Dice Stephan Kunze que Cherubino es la única figura de la obra que carece de antecedentes en la ópera bufa o en la comedia de caracteres populares (Las óperas de Mozart, Alianza Música, 1990, p. 271). Da Ponte supo jugar magistralmente en la doble caracterización del personaje en el libreto con una ironía cómica pero no grotesca, sin estridencias, manipulando en el Aria (Acto I, escena 5) y la Canzona (Acto II, escena 3) de Cherubino la seria tradición de la lírica petrarquista, presente tanto en los usos léxicos y las imágenes utilizadas como en la tópica de distancia que lo separa de la Condesa. Pero el singular acierto del libretista consiste sin duda en sustituir el romance Mon coursier hors d'haleine (que Cherubino canta en la obra de Beaumarchais con la conocida música de Malbrough s'en va-t-en guerre) por una canzona en la que, de forma interrogativa y apelando a las damas que lo escuchan, abunda en la exhibición impulsiva y cautivadora de su deseo.

Notas

Cherubino en el Acto I, escena 6ª

Concertante de la Condesa, Susanna y el Conde en el Acto II, escena 9ª

Anagnórisis, momento de la acción dramática en la que se revelan los elementos ocultos de identidad que vinculan a los personajes. Es un recurso habitual de los culebrones televisivos. Normalmente, justo antes del "continuará".

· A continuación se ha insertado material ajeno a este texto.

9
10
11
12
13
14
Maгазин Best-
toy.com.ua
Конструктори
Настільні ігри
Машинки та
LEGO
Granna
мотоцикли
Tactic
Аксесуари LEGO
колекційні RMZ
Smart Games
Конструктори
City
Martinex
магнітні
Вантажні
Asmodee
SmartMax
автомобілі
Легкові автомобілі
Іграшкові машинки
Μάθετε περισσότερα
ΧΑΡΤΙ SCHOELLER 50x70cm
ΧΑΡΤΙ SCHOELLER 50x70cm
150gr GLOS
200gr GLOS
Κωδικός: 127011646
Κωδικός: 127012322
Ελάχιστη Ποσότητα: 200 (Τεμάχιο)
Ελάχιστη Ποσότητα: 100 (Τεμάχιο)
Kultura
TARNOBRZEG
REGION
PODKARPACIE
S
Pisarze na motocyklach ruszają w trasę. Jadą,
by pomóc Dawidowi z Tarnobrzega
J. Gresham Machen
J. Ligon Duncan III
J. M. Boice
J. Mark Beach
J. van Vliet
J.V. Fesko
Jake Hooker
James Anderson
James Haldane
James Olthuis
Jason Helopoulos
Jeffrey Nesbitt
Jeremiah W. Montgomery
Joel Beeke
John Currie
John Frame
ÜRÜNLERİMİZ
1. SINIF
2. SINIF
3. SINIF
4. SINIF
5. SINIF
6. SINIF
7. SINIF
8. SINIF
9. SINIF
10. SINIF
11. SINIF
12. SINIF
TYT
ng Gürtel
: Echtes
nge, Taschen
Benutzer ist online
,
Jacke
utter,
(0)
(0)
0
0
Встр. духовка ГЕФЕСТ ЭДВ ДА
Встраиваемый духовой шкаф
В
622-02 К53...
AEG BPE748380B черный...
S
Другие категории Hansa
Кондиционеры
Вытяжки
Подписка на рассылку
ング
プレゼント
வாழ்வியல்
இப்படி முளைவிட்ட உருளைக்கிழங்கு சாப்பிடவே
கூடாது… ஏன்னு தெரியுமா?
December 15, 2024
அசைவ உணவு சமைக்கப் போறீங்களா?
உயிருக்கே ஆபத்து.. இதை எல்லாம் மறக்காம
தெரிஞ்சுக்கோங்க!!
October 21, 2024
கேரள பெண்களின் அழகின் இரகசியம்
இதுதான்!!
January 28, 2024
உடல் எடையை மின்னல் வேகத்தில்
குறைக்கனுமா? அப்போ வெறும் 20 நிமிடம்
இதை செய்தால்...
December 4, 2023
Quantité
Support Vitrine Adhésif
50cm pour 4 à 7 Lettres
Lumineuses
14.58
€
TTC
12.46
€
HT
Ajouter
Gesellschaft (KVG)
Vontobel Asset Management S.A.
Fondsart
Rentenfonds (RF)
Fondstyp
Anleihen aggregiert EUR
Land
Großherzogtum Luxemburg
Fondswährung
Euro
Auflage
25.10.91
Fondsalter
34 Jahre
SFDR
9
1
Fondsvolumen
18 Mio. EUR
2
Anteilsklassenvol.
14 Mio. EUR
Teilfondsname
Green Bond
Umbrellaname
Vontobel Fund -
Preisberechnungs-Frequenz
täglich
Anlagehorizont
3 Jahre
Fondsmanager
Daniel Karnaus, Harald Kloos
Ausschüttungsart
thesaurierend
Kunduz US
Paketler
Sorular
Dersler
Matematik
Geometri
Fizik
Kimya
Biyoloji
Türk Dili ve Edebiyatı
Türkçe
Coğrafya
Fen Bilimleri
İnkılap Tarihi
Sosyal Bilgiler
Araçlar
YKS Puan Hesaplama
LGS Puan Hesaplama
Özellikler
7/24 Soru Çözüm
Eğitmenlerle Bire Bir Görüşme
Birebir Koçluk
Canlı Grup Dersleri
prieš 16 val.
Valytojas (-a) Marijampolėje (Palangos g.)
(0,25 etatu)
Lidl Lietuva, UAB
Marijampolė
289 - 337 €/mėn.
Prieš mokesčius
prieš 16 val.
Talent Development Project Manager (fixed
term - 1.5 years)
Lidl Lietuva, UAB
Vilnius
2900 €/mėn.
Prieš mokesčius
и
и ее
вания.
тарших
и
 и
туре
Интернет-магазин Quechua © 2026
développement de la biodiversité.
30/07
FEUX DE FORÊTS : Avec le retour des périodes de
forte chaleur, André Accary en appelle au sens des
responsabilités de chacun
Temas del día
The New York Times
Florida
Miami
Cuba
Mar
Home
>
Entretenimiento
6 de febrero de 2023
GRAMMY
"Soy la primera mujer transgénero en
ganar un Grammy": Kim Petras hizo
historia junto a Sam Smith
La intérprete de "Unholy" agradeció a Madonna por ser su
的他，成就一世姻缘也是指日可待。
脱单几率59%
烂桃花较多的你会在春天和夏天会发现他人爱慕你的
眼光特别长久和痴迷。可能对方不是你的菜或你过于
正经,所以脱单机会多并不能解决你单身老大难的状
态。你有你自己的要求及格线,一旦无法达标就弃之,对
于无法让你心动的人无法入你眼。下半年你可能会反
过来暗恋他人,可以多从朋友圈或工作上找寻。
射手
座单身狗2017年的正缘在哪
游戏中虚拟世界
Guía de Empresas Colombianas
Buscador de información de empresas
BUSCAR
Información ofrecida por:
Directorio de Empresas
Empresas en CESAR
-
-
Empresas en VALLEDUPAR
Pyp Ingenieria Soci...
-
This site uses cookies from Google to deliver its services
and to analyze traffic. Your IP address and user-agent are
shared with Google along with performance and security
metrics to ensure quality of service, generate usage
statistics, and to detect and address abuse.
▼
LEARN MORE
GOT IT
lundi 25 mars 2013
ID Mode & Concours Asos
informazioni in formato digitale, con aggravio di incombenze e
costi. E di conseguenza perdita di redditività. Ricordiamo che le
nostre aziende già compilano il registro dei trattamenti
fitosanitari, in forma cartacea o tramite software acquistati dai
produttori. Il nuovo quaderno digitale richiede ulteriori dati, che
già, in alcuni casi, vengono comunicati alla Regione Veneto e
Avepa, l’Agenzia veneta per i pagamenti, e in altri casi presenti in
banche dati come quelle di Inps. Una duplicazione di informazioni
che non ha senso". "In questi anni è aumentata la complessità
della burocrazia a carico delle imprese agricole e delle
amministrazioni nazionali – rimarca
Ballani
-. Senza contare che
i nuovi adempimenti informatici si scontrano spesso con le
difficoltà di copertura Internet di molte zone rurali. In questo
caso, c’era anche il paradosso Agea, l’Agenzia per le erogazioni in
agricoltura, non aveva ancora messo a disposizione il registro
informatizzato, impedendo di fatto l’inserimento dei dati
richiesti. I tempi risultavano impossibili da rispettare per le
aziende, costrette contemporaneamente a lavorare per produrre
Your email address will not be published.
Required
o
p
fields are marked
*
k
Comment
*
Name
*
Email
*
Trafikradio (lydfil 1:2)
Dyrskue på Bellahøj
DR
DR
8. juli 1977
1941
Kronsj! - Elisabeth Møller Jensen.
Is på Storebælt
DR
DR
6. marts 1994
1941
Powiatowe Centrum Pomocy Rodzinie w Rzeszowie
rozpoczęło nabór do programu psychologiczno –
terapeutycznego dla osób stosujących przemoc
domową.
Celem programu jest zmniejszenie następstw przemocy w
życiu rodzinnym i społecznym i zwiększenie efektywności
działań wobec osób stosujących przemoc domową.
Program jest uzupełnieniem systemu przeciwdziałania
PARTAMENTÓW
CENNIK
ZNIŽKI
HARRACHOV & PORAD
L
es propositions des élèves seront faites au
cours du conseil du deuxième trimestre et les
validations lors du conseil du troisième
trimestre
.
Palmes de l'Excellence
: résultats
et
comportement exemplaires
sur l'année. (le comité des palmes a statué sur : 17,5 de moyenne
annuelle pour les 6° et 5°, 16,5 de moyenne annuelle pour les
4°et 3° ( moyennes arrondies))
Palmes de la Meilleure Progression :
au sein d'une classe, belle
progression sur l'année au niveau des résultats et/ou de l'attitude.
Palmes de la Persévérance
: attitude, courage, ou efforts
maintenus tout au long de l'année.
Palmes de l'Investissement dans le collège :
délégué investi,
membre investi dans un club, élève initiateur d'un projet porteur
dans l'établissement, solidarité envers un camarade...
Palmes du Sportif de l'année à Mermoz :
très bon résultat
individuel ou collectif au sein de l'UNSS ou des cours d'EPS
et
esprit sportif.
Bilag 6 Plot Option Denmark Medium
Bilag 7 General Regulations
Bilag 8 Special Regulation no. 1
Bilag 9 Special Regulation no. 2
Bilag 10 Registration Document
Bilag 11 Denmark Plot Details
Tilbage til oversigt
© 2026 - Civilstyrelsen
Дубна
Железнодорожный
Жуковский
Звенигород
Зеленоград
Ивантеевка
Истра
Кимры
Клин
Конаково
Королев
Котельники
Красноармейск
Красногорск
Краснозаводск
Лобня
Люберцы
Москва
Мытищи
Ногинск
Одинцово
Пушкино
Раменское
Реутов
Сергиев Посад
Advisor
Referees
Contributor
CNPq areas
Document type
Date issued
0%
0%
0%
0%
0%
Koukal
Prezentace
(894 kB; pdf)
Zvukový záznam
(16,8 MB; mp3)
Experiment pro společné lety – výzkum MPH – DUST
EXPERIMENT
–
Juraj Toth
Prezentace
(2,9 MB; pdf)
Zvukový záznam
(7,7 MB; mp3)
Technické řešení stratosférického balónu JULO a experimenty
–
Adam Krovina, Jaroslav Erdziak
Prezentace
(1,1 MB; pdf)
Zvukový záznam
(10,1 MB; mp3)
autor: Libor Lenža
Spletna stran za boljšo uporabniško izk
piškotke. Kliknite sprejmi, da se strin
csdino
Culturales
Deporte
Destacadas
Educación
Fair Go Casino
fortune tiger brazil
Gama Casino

Hocquard, Jean-Victor, 1991: Mozart. Una biografía musical, Madrid: Espasa-Calpe, p. 879

El Conde en el Acto I, escena 7ª

Abbate, Carolyn, 1991: Unsung Voices, Princeton: Princeton University Press. p. 64

Susanna y la Condesa en el Acto III, escena 10ª

Prolepsis es una alteración de la lógica temporal en la narración; supone un salto hacia el futuro. Es el recurso inverso de la Analepsis, conocida como Flashback en la jerga cinematográfica.